Interessant sei außerdem, dass bei der Umfrage mit Blick auf eine wünschenswerte Zukunft im Jahr 2043 die Mehrheit der Befragten in der Schweiz sich eine andere Gesellschaft erhoffen. Eine, die sich weniger an den individuellen Entfaltungsmöglichkeiten in einer wettbewerbsorientierten Gesellschaft als viel mehr an nachhaltiger Entwicklung orientiere.
Worauf hoffen, wenn mit einer schlimmen Diagnose zunächst einmal alle Hoffnung schwindet? Genau darüber sprach Diplom-Psychologin Heike Sütterlin, die Bereichsleiterin der Psychosozialen Krebsberatungsstelle des Universitätsklinikum Tübingen.
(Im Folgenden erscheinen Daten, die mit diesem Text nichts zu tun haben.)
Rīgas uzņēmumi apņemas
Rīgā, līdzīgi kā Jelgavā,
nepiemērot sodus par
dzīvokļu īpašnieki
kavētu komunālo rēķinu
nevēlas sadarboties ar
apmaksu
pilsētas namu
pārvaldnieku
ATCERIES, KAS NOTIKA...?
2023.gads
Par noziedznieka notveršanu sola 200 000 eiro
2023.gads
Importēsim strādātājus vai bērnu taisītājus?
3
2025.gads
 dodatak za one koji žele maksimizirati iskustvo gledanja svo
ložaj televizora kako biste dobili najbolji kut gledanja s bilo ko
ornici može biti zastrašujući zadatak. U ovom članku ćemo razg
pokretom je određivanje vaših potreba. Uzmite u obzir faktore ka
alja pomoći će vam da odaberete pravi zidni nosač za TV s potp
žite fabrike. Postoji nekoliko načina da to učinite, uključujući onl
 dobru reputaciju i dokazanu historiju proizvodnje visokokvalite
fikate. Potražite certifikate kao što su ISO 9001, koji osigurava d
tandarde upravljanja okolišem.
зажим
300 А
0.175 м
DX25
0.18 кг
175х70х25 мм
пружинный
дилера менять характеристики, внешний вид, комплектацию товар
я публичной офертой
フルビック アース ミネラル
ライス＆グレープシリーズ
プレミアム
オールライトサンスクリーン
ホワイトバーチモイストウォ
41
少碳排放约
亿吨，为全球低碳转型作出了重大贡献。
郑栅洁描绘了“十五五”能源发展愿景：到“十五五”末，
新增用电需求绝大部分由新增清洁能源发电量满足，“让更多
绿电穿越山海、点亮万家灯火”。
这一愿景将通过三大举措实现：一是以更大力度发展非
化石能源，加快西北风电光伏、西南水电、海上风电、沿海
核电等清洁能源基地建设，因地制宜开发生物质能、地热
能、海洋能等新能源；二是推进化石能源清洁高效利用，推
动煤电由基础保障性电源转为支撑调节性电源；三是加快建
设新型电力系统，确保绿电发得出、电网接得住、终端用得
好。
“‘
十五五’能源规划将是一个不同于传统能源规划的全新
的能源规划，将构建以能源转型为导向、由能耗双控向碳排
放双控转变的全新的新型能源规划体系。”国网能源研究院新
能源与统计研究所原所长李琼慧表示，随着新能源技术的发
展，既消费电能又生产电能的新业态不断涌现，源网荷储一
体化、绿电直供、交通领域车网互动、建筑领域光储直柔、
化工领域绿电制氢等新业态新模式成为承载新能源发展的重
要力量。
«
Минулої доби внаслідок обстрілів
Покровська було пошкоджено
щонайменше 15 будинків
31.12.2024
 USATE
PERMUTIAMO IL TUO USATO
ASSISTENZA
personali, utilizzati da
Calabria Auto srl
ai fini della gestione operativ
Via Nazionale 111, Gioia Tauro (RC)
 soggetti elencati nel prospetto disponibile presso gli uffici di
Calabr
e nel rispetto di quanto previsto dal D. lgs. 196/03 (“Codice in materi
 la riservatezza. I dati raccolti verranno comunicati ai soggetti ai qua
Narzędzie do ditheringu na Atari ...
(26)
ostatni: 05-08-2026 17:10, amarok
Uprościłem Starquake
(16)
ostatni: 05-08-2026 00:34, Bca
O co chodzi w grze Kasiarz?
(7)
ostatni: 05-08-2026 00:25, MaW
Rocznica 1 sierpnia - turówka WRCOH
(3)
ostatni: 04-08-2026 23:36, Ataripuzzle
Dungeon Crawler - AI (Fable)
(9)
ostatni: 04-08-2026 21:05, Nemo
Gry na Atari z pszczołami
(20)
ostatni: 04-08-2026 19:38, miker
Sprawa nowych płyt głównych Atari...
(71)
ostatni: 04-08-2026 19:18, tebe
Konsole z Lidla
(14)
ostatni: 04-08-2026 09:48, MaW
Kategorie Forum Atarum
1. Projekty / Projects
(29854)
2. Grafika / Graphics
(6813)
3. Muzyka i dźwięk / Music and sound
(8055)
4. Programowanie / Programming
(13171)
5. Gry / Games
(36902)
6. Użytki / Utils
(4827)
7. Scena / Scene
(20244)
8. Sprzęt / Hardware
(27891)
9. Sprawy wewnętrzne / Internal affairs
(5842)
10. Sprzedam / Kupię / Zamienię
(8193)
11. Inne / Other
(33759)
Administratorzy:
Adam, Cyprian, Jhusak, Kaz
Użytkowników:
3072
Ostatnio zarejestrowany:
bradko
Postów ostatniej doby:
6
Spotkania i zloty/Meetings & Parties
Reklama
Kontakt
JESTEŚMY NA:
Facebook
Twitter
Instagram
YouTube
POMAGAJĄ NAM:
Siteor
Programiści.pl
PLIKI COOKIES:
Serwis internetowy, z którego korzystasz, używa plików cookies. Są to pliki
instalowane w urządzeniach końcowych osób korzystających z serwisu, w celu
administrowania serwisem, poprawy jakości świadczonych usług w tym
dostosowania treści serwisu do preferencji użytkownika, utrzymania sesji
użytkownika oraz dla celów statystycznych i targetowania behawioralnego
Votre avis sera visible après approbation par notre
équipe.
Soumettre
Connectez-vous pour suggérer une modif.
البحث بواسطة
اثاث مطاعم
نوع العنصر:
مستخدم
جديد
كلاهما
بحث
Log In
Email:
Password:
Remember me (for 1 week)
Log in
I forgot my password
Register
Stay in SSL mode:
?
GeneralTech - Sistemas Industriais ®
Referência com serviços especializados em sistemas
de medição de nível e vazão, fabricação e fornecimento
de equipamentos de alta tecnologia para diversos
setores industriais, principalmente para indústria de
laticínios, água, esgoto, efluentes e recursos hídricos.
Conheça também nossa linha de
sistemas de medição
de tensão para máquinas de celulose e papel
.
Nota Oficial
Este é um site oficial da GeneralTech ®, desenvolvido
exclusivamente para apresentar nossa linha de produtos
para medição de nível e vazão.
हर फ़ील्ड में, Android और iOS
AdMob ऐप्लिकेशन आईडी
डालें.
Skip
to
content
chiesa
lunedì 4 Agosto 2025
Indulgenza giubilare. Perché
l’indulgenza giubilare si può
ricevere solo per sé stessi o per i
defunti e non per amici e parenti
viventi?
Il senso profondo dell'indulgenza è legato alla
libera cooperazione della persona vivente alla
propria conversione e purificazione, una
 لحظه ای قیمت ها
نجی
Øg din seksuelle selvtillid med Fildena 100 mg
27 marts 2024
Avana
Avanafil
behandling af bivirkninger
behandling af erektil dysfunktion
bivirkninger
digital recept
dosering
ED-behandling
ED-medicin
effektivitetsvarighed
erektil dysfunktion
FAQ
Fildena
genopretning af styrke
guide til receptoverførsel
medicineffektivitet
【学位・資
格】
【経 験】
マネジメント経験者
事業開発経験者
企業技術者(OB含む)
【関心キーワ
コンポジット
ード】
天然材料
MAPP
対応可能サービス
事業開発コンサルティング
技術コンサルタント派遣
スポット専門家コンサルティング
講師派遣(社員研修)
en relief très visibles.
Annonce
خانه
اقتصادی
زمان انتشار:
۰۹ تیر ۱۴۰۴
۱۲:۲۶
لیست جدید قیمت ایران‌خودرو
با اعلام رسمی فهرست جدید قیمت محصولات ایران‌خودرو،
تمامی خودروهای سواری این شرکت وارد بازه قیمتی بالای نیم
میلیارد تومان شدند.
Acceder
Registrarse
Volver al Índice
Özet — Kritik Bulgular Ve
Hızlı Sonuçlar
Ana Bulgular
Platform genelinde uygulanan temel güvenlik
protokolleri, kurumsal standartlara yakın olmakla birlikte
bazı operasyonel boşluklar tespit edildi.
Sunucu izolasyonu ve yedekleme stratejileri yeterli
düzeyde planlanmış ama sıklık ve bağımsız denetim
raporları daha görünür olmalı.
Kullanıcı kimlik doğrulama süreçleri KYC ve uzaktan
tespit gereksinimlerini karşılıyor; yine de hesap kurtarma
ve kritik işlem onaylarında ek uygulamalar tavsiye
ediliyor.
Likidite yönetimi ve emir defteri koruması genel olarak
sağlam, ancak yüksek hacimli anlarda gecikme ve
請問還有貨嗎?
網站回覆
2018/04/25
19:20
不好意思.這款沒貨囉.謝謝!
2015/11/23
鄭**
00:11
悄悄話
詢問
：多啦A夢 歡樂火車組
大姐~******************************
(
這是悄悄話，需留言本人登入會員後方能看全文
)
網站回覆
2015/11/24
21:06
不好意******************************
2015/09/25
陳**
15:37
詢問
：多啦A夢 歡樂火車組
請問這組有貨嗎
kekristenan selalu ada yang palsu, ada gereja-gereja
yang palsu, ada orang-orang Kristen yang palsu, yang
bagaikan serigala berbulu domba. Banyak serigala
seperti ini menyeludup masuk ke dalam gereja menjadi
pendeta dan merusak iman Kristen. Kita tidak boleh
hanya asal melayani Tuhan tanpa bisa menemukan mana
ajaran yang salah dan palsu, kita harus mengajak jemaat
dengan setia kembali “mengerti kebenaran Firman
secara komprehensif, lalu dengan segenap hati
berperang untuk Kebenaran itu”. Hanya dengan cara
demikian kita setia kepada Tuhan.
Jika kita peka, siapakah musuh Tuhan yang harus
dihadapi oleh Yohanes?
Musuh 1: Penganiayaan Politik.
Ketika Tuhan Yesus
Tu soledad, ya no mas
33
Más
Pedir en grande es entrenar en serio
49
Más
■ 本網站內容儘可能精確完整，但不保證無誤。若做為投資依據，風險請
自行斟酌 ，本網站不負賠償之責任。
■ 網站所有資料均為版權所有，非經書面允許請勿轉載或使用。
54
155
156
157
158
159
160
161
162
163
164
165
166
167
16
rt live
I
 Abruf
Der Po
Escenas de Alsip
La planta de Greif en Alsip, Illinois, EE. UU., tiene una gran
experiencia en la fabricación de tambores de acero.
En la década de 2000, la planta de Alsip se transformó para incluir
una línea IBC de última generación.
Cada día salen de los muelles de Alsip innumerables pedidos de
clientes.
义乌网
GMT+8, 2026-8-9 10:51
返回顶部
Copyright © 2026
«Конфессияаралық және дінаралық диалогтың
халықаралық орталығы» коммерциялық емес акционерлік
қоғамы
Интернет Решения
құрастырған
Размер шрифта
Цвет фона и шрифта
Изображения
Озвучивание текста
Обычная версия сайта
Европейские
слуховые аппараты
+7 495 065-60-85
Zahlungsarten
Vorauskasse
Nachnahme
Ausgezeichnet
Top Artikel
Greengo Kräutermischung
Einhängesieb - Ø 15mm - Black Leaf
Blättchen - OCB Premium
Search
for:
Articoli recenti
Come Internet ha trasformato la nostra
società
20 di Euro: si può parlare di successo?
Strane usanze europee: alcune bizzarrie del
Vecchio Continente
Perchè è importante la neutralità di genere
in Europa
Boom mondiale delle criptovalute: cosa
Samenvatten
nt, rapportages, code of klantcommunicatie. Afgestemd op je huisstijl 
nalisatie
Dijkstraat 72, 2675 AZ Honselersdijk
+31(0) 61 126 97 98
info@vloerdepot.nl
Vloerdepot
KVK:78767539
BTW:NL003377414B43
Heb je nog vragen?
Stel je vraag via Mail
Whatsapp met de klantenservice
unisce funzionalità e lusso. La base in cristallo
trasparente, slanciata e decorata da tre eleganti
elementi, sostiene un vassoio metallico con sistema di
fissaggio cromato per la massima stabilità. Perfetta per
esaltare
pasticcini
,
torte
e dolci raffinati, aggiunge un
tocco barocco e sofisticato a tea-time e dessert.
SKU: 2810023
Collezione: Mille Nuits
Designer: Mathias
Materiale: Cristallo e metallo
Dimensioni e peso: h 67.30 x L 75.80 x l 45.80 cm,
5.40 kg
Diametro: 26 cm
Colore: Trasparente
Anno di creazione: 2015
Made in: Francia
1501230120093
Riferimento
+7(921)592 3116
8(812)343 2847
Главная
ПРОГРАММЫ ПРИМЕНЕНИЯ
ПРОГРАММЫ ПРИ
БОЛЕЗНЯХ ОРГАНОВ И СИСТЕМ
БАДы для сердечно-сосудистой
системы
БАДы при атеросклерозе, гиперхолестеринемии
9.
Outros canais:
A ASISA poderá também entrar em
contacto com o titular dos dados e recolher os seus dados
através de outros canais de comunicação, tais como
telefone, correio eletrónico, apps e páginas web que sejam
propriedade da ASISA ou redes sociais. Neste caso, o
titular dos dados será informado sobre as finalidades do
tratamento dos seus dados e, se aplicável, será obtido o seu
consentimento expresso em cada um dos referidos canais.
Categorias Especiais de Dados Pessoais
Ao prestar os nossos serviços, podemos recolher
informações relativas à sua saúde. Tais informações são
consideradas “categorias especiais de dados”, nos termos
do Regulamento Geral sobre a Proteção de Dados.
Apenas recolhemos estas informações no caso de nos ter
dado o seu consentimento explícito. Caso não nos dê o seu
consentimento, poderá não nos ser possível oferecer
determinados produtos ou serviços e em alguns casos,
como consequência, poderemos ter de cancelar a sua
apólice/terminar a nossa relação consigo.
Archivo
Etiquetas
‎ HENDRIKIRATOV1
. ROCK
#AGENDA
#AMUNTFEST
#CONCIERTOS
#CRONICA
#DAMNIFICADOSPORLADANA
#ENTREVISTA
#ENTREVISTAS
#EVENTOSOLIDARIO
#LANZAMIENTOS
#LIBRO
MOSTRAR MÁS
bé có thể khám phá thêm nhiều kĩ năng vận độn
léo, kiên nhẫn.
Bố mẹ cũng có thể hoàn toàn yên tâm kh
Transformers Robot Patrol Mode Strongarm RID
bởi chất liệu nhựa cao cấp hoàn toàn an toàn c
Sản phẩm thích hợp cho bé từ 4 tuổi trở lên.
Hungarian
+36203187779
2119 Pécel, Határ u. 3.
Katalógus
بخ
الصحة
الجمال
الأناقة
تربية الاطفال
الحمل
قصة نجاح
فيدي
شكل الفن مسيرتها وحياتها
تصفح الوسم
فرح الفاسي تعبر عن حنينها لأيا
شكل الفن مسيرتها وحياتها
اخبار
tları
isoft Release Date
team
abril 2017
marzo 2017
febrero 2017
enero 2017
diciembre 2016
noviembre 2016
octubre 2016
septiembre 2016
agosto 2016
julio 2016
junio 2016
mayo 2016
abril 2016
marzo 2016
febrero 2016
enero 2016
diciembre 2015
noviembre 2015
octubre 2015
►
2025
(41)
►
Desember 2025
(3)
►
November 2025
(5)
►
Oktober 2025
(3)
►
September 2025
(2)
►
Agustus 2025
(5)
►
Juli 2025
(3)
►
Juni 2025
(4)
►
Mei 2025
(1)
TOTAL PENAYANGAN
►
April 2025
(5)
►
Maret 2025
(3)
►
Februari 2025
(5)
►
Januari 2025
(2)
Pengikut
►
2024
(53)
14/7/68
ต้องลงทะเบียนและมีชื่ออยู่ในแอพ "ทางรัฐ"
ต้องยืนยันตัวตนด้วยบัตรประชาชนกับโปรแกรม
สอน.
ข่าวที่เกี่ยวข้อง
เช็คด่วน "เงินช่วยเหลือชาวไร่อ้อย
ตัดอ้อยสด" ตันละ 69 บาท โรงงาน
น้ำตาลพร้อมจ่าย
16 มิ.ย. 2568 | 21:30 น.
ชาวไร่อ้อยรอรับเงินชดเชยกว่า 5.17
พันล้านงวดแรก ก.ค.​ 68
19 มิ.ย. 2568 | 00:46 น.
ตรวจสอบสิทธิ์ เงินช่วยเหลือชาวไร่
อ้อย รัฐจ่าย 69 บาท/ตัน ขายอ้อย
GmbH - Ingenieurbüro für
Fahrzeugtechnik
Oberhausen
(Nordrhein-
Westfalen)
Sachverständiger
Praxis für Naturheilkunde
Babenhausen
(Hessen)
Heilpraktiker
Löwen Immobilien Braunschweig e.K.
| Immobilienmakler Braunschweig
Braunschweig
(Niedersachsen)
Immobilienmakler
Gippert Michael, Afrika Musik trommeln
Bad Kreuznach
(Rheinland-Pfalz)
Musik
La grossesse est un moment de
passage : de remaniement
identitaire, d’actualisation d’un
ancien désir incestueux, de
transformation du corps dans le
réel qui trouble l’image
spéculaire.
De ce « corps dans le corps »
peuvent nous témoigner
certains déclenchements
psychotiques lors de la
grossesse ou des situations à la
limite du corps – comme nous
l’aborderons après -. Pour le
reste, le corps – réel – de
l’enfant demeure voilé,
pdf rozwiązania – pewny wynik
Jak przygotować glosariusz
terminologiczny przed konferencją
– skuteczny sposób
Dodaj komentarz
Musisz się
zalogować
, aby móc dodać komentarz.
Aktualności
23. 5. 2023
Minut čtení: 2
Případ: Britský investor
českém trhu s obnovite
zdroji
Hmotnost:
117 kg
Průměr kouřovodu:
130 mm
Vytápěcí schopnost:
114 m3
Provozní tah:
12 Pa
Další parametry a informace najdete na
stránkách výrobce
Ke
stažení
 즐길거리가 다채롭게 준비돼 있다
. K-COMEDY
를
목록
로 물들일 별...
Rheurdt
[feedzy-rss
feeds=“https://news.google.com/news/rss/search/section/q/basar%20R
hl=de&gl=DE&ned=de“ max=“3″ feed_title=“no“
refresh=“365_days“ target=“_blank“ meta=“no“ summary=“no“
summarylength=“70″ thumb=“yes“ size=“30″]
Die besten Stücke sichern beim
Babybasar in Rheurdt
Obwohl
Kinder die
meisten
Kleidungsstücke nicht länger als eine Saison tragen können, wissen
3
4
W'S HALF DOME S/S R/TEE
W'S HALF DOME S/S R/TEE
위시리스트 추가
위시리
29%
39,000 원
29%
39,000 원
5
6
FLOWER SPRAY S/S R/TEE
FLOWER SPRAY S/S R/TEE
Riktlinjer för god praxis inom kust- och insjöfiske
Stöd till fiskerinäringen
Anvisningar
Nach einer Vorstellung der Krebsberatungsstelle und ihrer Tätigkeitsfelder beschrieb sie anschaulich die unterschiedlichen Phasen des Umgangs mit Hoffnung und Hoffnungslosigkeit nach einer Krebsdiagnose und auch, inwiefern das soziale Umfeld hier mit erschüttert wird.
Hoffnung sei, laut dem Mediziner und Philosophen Giovanni Maio: „Ein Offensein für das, was noch kommen wird und das wir nicht ändern können und ein Vertrauen darauf, es bewältigen zu können.“ Hoffnung komme somit insbesondere in Krisen und Grenzsituationen zu tragen und sei somit etwas anderes als Zuversicht, die sich vor allem auf die Wirksamkeit im Rahmen des eigenen Handlungsvermögens beziehe.